◆ PROBLEMS TO WORK ON:
1) According to the Poland Spring text, in what year did the Maine Law Court decide the case over the East Fryeburg building permit?
2) Carry the Poland Spring text forward, starting right after its last sentence.

◆ PROVIDED PASSAGE:

Is it true that you refused to participate in the film Bottled Life?
Poland Spring has operated in Fryeburg, Maine, for 16 years. Poland Spring is in business for the long-term, therefore our relationships with local communities are very important. Here is a comment by the town’s former planning board chairman:
The company purchases water from the Fryeburg water company and no lawsuits were filed to do so. The only lawsuits involving the town and Poland Spring were the result of a Fryeburg Planning Board permit that was approved in 2005 to allow Poland Spring to construct a small building in East Fryeburg. The proposed building construction was not related in any way to the Fryeburg Water Company. The permit approved by the Fryeburg Planning Board was appealed to the Fryeburg Board of Appeals by several Fryeburg residents. The Maine Law Court eventually decided the case in 2009, which ruled in favor of Poland Spring and upheld the original planning board permit.

[Stored dataset items]
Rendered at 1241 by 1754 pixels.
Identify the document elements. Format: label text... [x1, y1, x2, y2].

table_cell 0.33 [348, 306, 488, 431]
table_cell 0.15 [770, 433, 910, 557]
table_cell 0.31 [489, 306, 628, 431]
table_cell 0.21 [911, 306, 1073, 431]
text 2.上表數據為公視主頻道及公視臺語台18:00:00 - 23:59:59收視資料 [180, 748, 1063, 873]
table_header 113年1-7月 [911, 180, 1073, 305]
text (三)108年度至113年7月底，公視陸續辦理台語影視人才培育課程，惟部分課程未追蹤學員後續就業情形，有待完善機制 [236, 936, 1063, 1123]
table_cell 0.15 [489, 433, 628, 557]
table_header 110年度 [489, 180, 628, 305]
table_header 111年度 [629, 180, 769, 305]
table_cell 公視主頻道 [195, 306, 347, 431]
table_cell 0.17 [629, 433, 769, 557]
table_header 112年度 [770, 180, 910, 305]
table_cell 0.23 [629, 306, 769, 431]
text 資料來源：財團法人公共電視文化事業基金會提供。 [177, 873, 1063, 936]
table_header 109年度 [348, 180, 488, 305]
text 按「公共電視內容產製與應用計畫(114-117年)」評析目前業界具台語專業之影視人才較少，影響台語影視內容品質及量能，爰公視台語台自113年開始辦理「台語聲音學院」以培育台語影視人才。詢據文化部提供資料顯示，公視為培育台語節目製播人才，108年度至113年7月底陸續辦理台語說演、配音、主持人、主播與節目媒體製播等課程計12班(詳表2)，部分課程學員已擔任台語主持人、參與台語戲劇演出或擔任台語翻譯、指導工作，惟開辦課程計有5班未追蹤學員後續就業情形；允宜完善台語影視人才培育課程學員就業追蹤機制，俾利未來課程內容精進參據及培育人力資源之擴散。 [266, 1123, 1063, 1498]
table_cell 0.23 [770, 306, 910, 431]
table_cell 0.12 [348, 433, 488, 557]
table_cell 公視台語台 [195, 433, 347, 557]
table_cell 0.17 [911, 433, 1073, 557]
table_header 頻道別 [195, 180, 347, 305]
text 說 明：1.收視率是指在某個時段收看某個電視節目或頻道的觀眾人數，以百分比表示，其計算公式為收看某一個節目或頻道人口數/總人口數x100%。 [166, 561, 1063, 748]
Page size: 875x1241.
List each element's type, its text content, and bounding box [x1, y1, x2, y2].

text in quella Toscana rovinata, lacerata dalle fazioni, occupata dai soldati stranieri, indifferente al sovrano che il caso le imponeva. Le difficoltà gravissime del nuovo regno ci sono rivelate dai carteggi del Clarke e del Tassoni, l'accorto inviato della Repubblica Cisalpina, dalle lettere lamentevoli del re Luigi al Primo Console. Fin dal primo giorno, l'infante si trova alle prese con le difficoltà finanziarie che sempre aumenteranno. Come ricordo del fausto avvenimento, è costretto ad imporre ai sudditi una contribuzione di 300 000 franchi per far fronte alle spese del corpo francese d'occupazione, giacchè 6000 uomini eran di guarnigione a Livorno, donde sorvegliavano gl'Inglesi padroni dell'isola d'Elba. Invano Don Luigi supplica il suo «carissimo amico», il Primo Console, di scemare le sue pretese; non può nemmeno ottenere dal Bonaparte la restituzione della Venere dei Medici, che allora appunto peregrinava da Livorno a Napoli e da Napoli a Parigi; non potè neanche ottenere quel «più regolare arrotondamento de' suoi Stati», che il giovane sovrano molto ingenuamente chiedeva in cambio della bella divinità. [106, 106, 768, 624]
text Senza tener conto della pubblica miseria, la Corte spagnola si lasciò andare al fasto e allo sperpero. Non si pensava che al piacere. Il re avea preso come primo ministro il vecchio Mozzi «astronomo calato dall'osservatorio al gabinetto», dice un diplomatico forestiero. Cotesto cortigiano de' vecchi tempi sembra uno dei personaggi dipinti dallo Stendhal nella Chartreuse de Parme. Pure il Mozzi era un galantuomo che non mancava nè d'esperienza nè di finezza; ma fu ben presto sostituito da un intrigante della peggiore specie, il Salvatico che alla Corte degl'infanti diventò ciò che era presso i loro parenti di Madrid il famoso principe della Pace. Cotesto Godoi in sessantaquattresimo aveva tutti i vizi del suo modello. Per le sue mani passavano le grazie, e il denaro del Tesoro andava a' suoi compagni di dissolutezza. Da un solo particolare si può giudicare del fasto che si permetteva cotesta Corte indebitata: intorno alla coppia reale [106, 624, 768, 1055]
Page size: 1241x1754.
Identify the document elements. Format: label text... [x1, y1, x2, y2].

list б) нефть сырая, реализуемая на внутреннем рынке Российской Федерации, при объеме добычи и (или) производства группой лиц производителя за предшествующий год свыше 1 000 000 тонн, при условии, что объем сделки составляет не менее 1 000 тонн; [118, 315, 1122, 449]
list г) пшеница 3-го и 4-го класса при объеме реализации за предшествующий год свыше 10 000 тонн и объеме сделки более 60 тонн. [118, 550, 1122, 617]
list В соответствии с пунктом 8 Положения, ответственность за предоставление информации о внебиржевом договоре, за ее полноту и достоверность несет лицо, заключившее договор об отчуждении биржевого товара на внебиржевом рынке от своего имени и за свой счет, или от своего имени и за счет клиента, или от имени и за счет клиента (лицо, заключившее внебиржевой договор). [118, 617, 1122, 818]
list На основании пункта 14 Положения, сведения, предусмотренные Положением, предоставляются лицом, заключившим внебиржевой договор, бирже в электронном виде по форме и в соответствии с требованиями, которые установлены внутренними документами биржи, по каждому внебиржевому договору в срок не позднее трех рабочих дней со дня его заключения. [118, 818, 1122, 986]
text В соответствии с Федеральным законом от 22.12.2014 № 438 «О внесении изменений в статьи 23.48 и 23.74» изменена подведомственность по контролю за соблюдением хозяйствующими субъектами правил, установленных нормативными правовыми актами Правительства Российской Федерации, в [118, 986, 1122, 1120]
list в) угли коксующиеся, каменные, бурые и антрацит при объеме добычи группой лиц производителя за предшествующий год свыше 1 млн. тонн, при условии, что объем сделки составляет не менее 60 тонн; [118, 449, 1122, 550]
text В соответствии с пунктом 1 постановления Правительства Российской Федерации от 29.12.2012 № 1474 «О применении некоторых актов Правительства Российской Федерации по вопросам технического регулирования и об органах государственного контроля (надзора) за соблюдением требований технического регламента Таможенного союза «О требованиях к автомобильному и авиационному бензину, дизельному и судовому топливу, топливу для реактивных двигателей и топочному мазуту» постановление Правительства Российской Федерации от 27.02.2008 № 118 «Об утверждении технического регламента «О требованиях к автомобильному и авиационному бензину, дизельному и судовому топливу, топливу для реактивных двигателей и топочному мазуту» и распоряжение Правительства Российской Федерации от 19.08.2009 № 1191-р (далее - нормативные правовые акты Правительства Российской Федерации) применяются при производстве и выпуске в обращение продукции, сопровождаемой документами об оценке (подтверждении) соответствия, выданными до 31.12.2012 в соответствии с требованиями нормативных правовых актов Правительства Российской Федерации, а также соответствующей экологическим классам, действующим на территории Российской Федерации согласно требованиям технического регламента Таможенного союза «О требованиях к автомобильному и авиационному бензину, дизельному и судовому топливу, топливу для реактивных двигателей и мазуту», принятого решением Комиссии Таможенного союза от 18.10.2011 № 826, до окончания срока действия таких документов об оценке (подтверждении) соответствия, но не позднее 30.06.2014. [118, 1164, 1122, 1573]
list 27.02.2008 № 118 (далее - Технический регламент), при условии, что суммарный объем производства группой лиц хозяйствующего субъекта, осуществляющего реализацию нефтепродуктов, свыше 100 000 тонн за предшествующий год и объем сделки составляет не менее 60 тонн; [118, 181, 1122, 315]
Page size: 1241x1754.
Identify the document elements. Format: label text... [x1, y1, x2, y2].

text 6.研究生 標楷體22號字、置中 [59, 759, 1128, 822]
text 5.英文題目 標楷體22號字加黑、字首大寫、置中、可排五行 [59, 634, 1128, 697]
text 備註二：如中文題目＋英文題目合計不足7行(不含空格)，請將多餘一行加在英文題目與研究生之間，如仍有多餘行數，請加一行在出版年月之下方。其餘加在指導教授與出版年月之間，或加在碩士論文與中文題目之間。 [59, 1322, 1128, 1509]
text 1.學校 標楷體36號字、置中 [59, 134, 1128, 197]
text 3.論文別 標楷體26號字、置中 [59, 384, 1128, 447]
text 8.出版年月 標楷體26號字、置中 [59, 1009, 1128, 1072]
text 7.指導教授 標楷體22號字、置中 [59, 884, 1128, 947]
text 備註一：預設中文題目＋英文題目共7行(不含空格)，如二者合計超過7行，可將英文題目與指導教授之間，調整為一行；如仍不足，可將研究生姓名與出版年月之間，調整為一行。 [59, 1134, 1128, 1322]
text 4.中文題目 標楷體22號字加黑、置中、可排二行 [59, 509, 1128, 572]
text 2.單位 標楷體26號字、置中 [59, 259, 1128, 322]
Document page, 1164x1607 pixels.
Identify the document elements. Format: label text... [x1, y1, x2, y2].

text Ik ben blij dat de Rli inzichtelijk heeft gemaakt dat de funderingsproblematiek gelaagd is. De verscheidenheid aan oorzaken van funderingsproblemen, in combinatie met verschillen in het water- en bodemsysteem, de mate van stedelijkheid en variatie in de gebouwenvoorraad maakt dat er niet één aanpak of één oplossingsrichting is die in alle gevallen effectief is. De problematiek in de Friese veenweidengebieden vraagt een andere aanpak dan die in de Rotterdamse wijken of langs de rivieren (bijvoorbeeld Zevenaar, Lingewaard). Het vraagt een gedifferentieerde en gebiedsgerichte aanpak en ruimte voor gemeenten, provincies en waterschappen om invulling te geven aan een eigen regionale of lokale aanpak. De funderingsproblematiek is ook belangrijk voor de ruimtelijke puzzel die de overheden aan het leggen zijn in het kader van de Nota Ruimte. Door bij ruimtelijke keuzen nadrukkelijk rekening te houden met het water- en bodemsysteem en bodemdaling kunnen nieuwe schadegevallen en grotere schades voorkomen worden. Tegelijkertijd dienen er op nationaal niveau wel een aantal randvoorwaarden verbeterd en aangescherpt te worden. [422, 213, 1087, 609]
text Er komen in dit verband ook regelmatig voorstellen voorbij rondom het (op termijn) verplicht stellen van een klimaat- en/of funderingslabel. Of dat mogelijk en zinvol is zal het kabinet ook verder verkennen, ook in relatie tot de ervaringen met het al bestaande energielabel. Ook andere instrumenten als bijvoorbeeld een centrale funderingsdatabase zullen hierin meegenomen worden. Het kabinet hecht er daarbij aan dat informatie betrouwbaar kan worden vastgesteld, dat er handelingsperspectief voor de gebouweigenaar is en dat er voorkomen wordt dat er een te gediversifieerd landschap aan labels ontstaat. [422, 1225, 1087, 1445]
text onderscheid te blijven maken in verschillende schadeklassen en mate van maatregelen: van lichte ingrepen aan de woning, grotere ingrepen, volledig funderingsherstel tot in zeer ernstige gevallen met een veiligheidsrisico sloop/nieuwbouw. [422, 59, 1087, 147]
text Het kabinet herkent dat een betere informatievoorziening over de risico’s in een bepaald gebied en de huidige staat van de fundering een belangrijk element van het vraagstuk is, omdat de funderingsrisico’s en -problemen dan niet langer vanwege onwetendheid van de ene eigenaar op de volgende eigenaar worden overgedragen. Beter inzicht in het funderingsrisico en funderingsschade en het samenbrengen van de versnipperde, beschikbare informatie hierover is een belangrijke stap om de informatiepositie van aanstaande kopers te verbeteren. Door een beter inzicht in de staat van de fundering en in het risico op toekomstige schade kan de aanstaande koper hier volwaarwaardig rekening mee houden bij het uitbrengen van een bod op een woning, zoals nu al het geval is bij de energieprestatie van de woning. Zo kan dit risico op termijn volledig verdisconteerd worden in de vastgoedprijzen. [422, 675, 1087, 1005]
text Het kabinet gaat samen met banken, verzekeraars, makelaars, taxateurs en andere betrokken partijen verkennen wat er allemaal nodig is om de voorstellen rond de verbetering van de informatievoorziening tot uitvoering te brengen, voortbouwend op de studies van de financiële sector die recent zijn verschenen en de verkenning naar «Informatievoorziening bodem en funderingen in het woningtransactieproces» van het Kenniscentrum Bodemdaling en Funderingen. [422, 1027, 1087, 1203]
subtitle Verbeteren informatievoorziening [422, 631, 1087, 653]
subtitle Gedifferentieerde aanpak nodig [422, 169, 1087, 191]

◆ EXERCISE RESULTS:
1) 2009

2)
As to the decision of not participating in Bottled Life, we think that water is a crucial issue and regret that the film does not represent the company and its employees in an objective and fair manner. Open dialogue is critical to building trust and we felt the conversation about participating in the film was one-sided, so we declined.
Regarding the Kebribeyah camp in Ethiopia, the Jarrar Valley pipeline project was initiated and led by the United Nations High Commissioner for Refugees (UNHCR) to improve the access of clean water to refugees living in the Kebribeyah camp. Nestlé was one of the early donors for this project, a donation also supported by the provision of technical expertise in 2004. A second site visit had been planned for 2005, but due to rising security concerns in the region it was cancelled.
As the video mentions, the UNHCR plans were to mobilize other donors to take over the support for the project, with the overall objective being to hand the management of the pipeline over to the Ethiopian authorities. Today the pipeline is part of the Jarrar Valley Water Supply System. In 2010, the UNHCR further expanded the project by supporting the extension of the electricity grid to Jarrar Valley, thus improving both the capacity and the reliability of the Water Supply System.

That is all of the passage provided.